Exactly the lines from the opening of the data through the line containing "right elbow: (167, 127)" should be reproduced, please, with nothing added.

START INPUT MATERIAL

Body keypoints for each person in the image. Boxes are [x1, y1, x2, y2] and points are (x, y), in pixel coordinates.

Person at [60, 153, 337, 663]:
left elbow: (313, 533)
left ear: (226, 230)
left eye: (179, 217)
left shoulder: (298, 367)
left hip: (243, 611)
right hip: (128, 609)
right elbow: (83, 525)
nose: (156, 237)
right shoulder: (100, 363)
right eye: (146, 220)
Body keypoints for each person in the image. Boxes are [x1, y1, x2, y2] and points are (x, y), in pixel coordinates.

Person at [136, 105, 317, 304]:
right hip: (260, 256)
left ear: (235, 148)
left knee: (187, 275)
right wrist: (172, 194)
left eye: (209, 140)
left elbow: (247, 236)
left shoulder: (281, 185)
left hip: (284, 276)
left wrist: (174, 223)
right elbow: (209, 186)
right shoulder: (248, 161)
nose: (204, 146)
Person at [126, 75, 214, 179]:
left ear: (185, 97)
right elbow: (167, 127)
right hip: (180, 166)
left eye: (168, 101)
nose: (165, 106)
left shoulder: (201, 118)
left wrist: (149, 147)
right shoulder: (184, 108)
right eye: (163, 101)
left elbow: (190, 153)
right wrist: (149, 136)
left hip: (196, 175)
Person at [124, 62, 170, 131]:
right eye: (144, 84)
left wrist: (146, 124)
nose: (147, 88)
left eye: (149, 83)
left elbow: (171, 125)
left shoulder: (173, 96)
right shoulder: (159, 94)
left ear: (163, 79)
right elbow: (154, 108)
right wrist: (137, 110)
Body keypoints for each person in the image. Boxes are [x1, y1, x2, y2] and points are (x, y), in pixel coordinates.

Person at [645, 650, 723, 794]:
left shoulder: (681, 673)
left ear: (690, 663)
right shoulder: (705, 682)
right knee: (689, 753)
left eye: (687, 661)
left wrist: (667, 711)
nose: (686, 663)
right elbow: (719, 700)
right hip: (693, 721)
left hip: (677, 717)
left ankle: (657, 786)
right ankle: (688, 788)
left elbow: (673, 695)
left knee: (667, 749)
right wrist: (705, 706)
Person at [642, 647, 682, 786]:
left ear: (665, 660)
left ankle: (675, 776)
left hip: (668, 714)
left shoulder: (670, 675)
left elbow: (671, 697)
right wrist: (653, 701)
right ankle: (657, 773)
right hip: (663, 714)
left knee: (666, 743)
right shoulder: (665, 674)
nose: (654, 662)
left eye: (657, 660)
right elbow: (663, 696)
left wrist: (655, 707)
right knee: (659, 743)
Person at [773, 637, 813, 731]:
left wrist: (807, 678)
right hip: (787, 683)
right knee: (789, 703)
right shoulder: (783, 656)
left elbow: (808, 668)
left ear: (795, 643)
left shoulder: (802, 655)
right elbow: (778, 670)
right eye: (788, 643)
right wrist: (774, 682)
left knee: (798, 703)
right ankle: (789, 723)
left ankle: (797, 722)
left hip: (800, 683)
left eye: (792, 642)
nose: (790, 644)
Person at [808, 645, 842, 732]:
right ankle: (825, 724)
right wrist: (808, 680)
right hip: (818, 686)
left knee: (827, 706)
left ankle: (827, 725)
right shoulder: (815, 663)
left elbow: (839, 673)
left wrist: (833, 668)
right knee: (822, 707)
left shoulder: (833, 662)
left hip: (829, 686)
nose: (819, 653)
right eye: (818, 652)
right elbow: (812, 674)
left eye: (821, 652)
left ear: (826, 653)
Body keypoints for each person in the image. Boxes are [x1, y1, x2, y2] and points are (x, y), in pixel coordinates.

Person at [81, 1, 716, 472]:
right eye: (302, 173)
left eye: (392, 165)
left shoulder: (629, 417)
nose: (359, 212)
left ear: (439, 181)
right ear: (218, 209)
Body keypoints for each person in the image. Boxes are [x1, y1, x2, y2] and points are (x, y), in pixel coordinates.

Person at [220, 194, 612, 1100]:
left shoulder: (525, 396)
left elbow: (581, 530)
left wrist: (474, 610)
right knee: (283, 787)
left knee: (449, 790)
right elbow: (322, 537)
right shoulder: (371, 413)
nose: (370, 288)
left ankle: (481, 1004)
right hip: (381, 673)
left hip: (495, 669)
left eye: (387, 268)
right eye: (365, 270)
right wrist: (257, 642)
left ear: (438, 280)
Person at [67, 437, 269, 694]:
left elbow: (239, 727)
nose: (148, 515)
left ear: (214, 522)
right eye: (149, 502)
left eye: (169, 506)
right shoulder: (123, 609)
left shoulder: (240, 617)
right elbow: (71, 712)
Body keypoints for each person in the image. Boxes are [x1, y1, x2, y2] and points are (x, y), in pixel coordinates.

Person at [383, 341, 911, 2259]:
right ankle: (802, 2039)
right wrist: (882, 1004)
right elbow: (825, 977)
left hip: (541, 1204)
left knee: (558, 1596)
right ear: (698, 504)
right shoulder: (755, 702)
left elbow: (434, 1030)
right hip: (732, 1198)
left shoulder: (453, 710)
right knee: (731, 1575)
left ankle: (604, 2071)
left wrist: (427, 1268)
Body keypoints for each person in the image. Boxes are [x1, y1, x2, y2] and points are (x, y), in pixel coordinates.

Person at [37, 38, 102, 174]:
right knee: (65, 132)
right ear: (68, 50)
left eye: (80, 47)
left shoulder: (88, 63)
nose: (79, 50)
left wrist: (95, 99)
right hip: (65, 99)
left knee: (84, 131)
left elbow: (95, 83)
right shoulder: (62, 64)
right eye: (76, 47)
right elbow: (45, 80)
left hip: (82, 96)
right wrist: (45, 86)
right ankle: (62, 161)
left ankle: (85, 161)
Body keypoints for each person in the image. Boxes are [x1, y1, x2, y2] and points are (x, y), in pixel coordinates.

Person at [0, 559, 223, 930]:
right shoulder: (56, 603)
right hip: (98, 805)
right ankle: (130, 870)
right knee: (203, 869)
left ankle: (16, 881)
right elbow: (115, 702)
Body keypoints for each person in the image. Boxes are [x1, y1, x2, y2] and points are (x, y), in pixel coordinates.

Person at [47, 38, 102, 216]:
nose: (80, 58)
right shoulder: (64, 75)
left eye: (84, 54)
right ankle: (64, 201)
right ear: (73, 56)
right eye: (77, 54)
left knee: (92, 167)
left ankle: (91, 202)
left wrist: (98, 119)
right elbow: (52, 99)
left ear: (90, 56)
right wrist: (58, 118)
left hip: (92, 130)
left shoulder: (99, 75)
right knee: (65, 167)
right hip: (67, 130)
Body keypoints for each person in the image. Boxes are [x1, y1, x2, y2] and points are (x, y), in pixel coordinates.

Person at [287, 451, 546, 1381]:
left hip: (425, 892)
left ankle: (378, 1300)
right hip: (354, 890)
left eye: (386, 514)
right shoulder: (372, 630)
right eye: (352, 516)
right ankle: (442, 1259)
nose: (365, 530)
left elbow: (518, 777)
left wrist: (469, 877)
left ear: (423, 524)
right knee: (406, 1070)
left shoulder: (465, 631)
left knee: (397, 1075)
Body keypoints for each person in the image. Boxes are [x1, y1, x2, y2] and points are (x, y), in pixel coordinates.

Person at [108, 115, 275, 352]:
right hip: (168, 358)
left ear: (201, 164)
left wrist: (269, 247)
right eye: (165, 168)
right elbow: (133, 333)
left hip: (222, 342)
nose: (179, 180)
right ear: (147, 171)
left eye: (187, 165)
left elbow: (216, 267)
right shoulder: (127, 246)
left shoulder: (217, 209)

END INPUT MATERIAL

◆ EXERCISE OUTPUT ◆
Body keypoints for each person in the image. Boxes are [x1, y1, x2, y2] and points are (x, y), in pixel coordinates.

Person at [60, 153, 337, 663]:
left elbow: (313, 533)
left ear: (226, 230)
left eye: (179, 217)
left shoulder: (298, 367)
left hip: (243, 611)
right hip: (128, 609)
right elbow: (83, 525)
nose: (156, 237)
right shoulder: (100, 363)
right eye: (146, 220)
Body keypoints for each person in the image. Boxes are [x1, y1, x2, y2] and points are (x, y), in pixel coordinates.

Person at [136, 105, 317, 304]:
right hip: (260, 256)
left ear: (235, 148)
left knee: (187, 275)
right wrist: (172, 194)
left eye: (209, 140)
left elbow: (247, 236)
left shoulder: (281, 185)
left hip: (284, 276)
left wrist: (174, 223)
right elbow: (209, 186)
right shoulder: (248, 161)
nose: (204, 146)
Person at [126, 75, 214, 179]:
left ear: (185, 97)
right elbow: (167, 127)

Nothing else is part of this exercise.